Artificial Intelligence Bias on English Language Learners in Automatic Scoring
Shuchen Guo, Yun Wang, Jichao Yu, Xuansheng Wu, Bilgehan Ayik, Field M. Watts, Ehsan Latif, Ninghao Liu, Lei Liu, Xiaoming Zhai
TL;DR
The paper investigates whether AI-based automatic scoring introduces bias against English Language Learners (ELLs) in science constructed-response items. By fine-tuning BERT on four training regimes (ELL-only, Non-ELL-only, Unbalanced Mixed, Balanced Mixed) and evaluating 21 CAST Grade 8 items across three data-scale groups, the study assesses bias via accuracy and disparities via Mean Score Gap (MSG), using Friedman and Wilcoxon tests. Key finding: with sufficiently large training data ($n_{ELL}\approx30{,}000$ or $n_{ELL}\approx1{,}000$), AI scoring shows no significant bias or distorted disparities between ELL and non-ELL students; with very small samples ($n_{ELL}\approx200$), biases may emerge, though representative proportions in training data mitigate this. The results suggest that AI scoring for science can be unbiased when data are ample and representative, but caution is warranted for limited data, and future work should address broader bias types and proficiency-level granularity to support inclusive assessments.
Abstract
This study investigated potential scoring biases and disparities toward English Language Learners (ELLs) when using automatic scoring systems for middle school students' written responses to science assessments.
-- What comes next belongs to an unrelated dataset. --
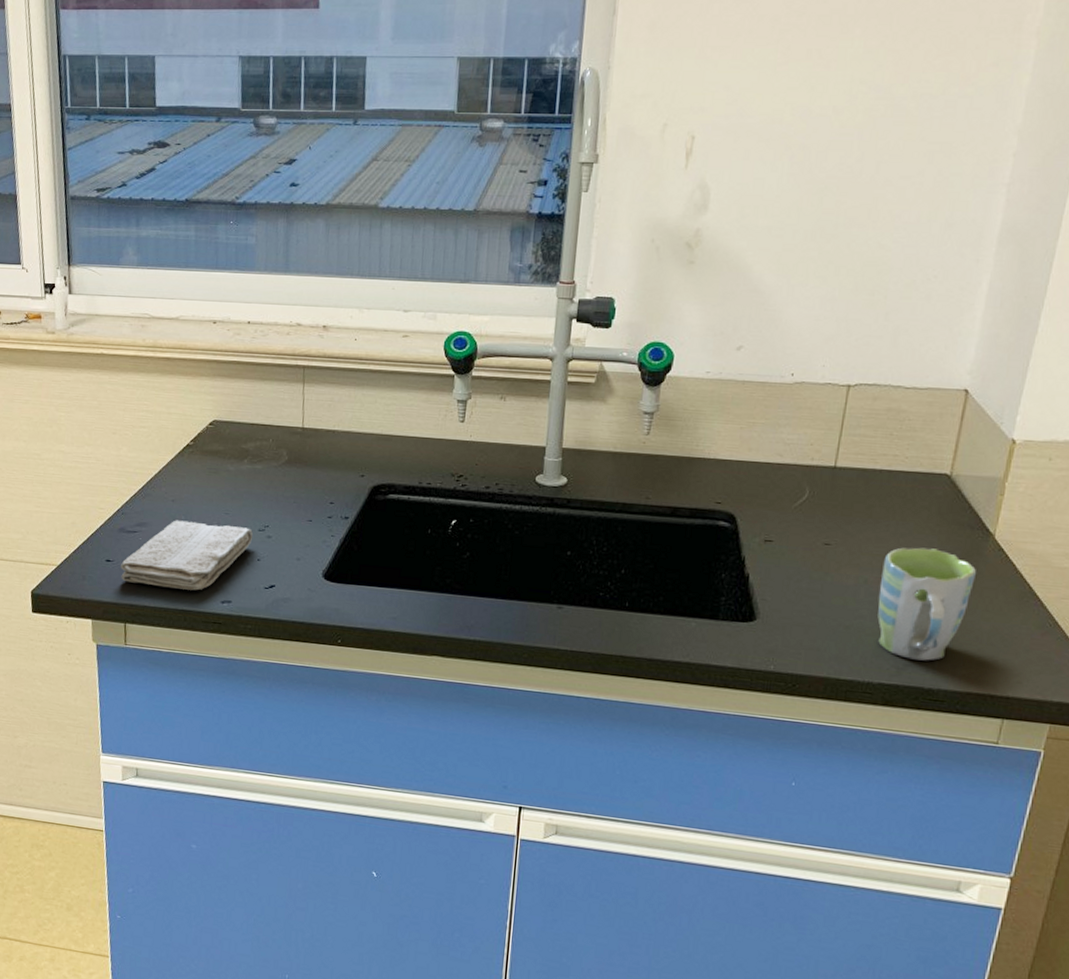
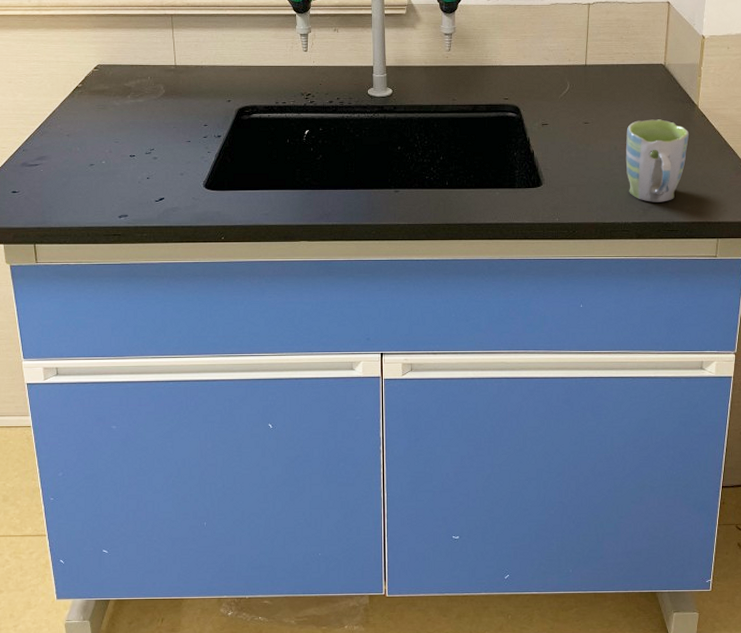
washcloth: present [120,520,253,591] -> none [26,151,141,210]

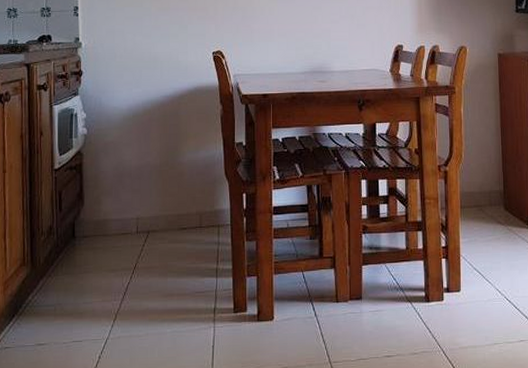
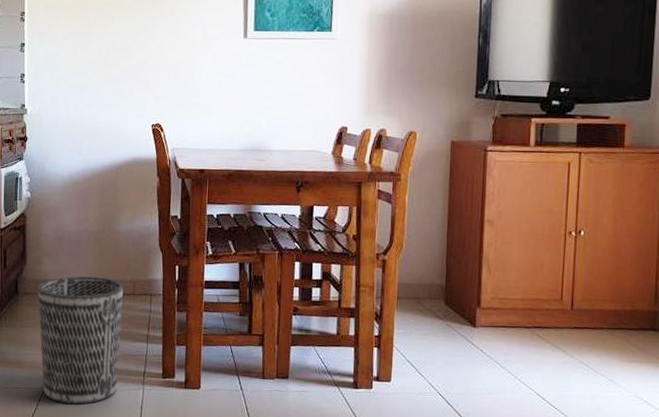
wastebasket: none [97,211,190,352] -> present [37,276,124,405]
We specifically focus on examining how unbalanced training data with ELLs contributes to scoring bias and disparities. We fine-tuned BERT with four datasets: responses from (1) ELLs, (2) non-ELLs, (3) a mixed dataset reflecting the real-world proportion of ELLs and non-ELLs (unbalanced), and (4) a balanced mixed dataset with equal representation of both groups. The study analyzed 21 assessment items: 10 items with about 30,000 ELL responses, five items with about 1,000 ELL responses, and six items with about 200 ELL responses. Scoring accuracy (Acc) was calculated and compared to identify bias using Friedman tests. We measured the Mean Score Gaps (MSGs) between ELLs and non-ELLs and then calculated the differences in MSGs generated through both the human and AI models to identify the scoring disparities. We found that no AI bias and distorted disparities between ELLs and non-ELLs were found when the training dataset was large enough (ELL = 30,000 and ELL = 1,000), but concerns could exist if the sample size is limited (ELL = 200).